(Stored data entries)
──────────
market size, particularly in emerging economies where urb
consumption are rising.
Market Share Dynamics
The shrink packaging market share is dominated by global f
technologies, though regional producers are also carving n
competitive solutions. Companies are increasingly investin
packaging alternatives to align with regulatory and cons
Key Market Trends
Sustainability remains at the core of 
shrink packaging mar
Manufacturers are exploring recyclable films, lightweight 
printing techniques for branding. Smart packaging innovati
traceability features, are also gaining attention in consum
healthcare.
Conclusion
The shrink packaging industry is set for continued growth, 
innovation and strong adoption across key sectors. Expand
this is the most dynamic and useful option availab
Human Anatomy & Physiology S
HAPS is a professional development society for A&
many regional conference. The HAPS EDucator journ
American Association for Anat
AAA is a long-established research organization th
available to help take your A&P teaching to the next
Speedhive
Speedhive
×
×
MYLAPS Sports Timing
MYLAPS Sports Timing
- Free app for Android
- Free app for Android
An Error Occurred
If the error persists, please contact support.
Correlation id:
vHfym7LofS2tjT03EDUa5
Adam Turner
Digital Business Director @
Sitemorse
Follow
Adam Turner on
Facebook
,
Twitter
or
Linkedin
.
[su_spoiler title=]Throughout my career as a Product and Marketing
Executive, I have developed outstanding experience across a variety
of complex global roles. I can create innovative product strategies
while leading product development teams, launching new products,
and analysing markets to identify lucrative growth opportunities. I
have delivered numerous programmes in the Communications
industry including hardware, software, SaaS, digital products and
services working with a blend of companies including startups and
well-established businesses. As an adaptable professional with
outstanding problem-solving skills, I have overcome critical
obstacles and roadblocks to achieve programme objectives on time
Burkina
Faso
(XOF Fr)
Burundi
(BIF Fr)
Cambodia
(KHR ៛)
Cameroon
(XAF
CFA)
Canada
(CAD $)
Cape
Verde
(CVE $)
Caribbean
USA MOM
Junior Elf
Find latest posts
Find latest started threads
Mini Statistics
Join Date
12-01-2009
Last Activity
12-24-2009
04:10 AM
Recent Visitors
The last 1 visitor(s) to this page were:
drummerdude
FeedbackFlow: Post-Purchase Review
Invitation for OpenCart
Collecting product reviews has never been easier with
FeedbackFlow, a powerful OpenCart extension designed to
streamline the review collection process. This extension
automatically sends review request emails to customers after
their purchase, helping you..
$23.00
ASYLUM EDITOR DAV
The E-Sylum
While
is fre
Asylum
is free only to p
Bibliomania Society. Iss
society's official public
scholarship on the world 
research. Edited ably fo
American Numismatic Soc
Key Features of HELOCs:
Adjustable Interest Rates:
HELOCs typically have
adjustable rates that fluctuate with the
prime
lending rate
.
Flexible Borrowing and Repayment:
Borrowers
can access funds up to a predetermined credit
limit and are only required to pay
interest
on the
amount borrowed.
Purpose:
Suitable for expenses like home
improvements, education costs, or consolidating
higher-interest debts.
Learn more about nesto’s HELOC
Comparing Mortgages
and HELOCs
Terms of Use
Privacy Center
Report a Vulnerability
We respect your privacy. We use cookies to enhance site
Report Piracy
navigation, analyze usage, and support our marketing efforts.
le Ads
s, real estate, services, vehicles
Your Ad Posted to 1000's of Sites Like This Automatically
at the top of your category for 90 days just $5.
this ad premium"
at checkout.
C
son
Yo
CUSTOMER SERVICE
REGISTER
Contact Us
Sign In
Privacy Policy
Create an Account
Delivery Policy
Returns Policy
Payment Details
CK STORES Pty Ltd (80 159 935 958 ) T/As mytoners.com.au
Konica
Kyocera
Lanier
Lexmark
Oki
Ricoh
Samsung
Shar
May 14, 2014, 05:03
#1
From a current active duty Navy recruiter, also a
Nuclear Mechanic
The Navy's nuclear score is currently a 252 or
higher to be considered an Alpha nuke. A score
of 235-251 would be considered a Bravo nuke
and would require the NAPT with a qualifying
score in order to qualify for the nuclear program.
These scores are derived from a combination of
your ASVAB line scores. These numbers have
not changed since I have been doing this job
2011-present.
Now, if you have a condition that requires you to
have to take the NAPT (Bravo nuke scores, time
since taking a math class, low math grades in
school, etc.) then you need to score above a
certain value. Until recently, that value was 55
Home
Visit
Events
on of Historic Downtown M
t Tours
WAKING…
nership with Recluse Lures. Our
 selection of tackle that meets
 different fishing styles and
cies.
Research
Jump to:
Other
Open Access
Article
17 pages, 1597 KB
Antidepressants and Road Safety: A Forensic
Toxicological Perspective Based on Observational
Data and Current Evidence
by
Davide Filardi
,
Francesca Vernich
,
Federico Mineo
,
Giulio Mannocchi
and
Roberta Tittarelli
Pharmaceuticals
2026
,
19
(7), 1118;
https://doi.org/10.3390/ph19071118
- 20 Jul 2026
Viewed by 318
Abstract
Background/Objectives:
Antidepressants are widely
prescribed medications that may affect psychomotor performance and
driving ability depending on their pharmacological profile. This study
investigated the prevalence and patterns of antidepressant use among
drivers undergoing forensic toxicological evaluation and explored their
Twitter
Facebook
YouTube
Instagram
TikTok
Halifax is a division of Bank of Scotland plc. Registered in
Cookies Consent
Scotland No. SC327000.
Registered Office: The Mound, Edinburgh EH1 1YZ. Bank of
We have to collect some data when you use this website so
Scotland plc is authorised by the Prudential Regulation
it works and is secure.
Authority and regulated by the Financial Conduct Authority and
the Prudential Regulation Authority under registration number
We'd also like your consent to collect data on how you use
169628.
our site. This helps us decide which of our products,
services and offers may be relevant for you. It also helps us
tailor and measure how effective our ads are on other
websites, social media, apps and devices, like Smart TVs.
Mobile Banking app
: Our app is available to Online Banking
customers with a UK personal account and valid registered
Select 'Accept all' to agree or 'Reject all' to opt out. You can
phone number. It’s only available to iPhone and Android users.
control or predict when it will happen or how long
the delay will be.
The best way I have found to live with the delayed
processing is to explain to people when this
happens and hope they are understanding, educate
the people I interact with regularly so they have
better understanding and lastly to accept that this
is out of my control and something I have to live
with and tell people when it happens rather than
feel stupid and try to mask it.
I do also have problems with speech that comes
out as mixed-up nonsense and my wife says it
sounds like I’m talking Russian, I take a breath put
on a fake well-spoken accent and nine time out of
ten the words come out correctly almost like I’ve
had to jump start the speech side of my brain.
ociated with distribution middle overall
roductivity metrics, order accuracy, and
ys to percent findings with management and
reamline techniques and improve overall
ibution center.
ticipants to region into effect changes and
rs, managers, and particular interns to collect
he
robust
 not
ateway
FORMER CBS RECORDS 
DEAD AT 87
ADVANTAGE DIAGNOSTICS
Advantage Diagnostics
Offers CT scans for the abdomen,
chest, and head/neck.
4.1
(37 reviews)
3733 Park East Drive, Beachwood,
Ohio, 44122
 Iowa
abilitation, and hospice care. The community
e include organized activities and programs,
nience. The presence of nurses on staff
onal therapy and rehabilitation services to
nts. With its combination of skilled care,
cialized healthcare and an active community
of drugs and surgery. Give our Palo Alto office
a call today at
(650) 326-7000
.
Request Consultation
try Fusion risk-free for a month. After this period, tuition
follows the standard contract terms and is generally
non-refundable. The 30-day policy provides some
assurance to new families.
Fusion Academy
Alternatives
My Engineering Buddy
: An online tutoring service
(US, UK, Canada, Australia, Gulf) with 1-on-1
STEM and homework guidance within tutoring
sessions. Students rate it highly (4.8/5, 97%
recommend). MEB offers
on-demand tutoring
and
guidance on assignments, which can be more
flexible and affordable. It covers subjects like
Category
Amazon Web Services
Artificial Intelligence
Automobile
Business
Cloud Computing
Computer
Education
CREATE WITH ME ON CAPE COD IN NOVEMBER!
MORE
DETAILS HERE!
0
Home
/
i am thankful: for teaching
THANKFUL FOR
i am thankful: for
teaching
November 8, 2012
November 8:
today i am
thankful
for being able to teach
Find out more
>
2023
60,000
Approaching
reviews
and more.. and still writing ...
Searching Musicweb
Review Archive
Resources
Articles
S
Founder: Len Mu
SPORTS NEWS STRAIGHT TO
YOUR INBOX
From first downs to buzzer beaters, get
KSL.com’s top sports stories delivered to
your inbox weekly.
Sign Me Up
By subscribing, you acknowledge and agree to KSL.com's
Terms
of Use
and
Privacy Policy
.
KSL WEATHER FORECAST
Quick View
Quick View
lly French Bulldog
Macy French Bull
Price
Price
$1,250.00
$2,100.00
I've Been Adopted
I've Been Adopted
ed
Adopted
──────────
- Exercise directions: Using the data above, extract exactly the lines from the one that holds "3733 Park East" to the one that holds "recommend). MEB offers", both ends included, and no others.

- Expected answer:
3733 Park East Drive, Beachwood,
Ohio, 44122
 Iowa
abilitation, and hospice care. The community
e include organized activities and programs,
nience. The presence of nurses on staff
onal therapy and rehabilitation services to
nts. With its combination of skilled care,
cialized healthcare and an active community
of drugs and surgery. Give our Palo Alto office
a call today at
(650) 326-7000
.
Request Consultation
try Fusion risk-free for a month. After this period, tuition
follows the standard contract terms and is generally
non-refundable. The 30-day policy provides some
assurance to new families.
Fusion Academy
Alternatives
My Engineering Buddy
: An online tutoring service
(US, UK, Canada, Australia, Gulf) with 1-on-1
STEM and homework guidance within tutoring
sessions. Students rate it highly (4.8/5, 97%
recommend). MEB offers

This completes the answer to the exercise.